With no real time to waste, we headed to the car and changed into our running gear and had some food and water. Last year, we (well, not me) won the team run. All of us were prepared to bury ourselves to take the win again. We had a plan: take the lead before the uphill trail section, and just kill it from the front. (Teams were allowed to use their skateboard on the route, however they saw fit)
And that's exactly what we did. We took the lead on the uphill trail section, we stayed tight as a group (one of the rules of the run), and Andrew and Keegan utilized a perfect skateboard/run swap. I was shocked at how well we executed, and just how damn fast Keegan, Andrew, and Greg could run. I'm confident in saying that all three of those guys could run a 40:00 10km. It was incredibly motivating to see just how hard Greg was pushing himself. That guy is a beast, and was prepared to absolutely kill himself for the win. I did what I could, putting my hand on his lower back for a push as much as possible, and we were flying. When we got to the last kilometre or so, Gary was there waiting for us and ran with us (he wasn't allowed to do the entire run with us, as team captains had to drive to the finish). We knew team Argentina wasn't far behind, and we kicked for the finish. It was a thing of beauty. We closed incredibly strong, and even ended up tacking another 30 seconds or so onto our lead. Working so well as a team, giving it everything we had, and coming away with the win...it really was the perfect way to finish off the racing.

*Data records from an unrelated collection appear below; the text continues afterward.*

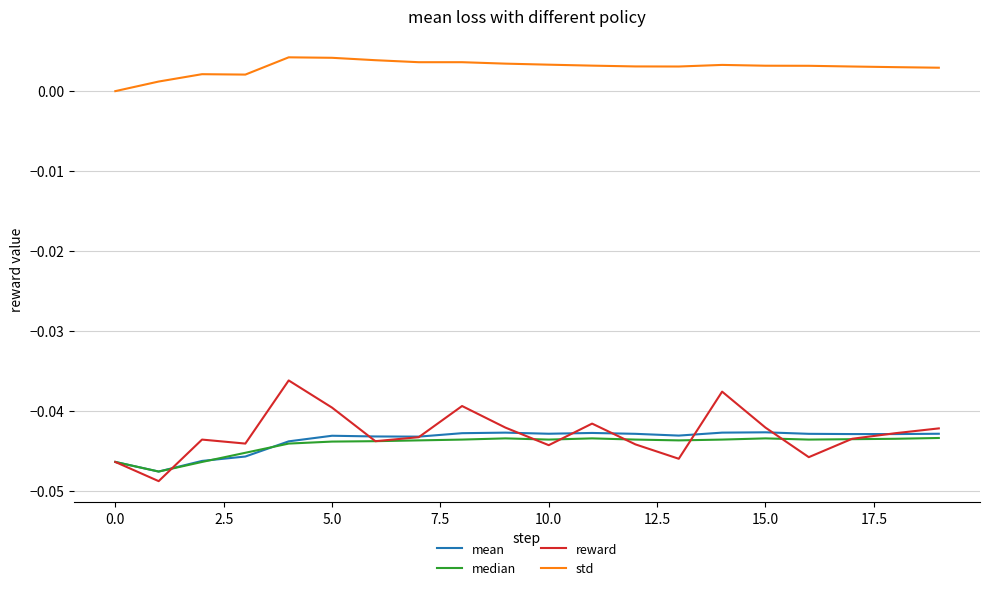

Which series has the largest total across all categories?

std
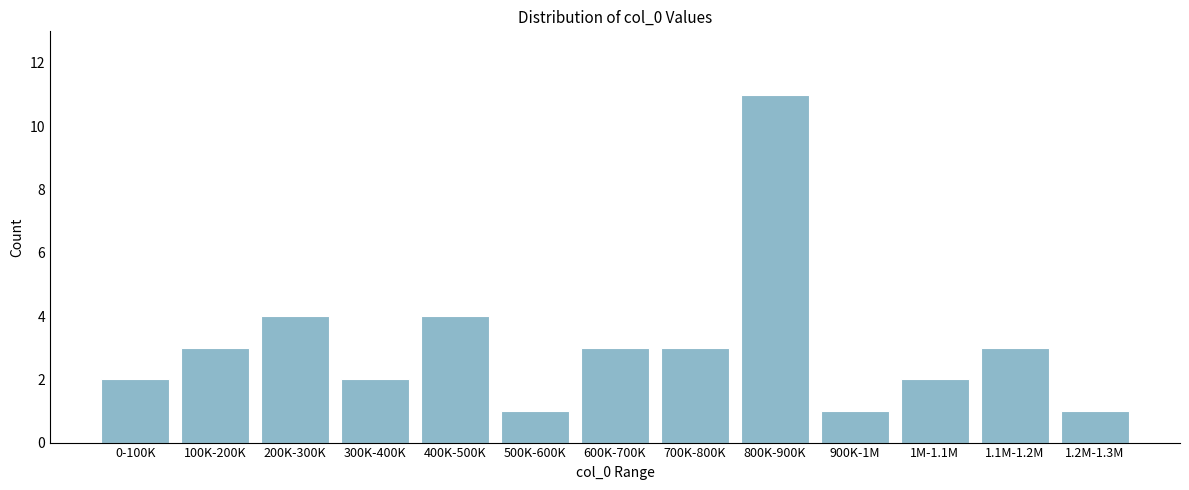

Reading left to right, list all the values displayed in this chart.

0-100K=2	100K-200K=3	200K-300K=4	300K-400K=2	400K-500K=4	500K-600K=1	600K-700K=3	700K-800K=3	800K-900K=11	900K-1M=1	1M-1.1M=2	1.1M-1.2M=3	1.2M-1.3M=1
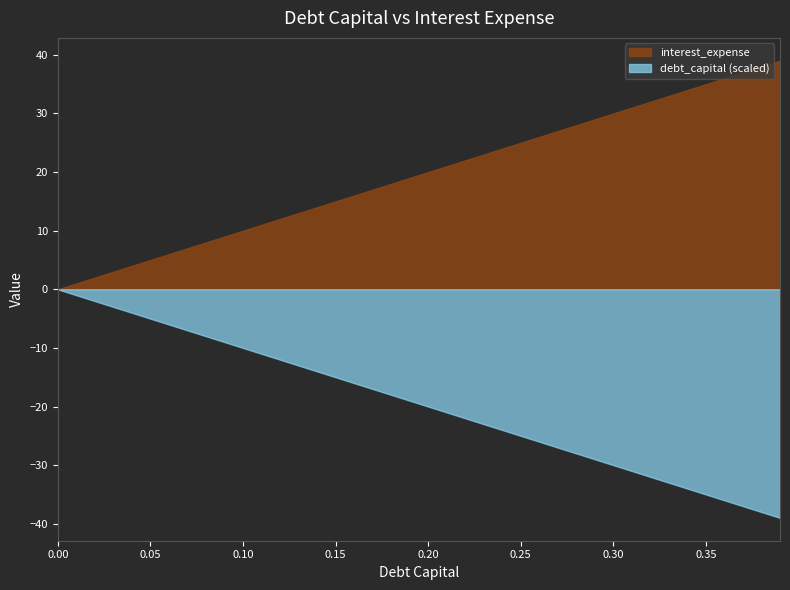

What position from the right is 0.24?

16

Chapter 4: Celebrating and Saying Goodbye
To say that we were pumped to take the win on the last stage would be an understatement. It really solidified us as a team. Rockyman had a great finish line/awards celebration. Sadly though, they did't recognize the winners of either the team paddle or team run. After the awards, we made it back to the hotel for showers and then dinner with the Norwegian team (over-all Rockyman winners) and the New Zealand team (over-all 2nd place). Marcio, who was on team Canada last year, was the captain of the Norwegian team. He organized an amazing meal for us all at a Brazilian BBQ...just what we needed. Most of the gang went out for a couple drinks after that, but I was exhausted and pulled the plug. The others rolled in a couple hours later (or several hours later...Gary). The next morning we had a bit of time to laugh and to relive the glory before it was time to say our goodbyes and head to the airport. I feel really lucky that Gary asked me to be on the team, and very grateful to the Rockyman organizers for inviting us to the event. If given the opportunity, there is no question that I would go back and race again...it was one of the best racing adventures I've ever had.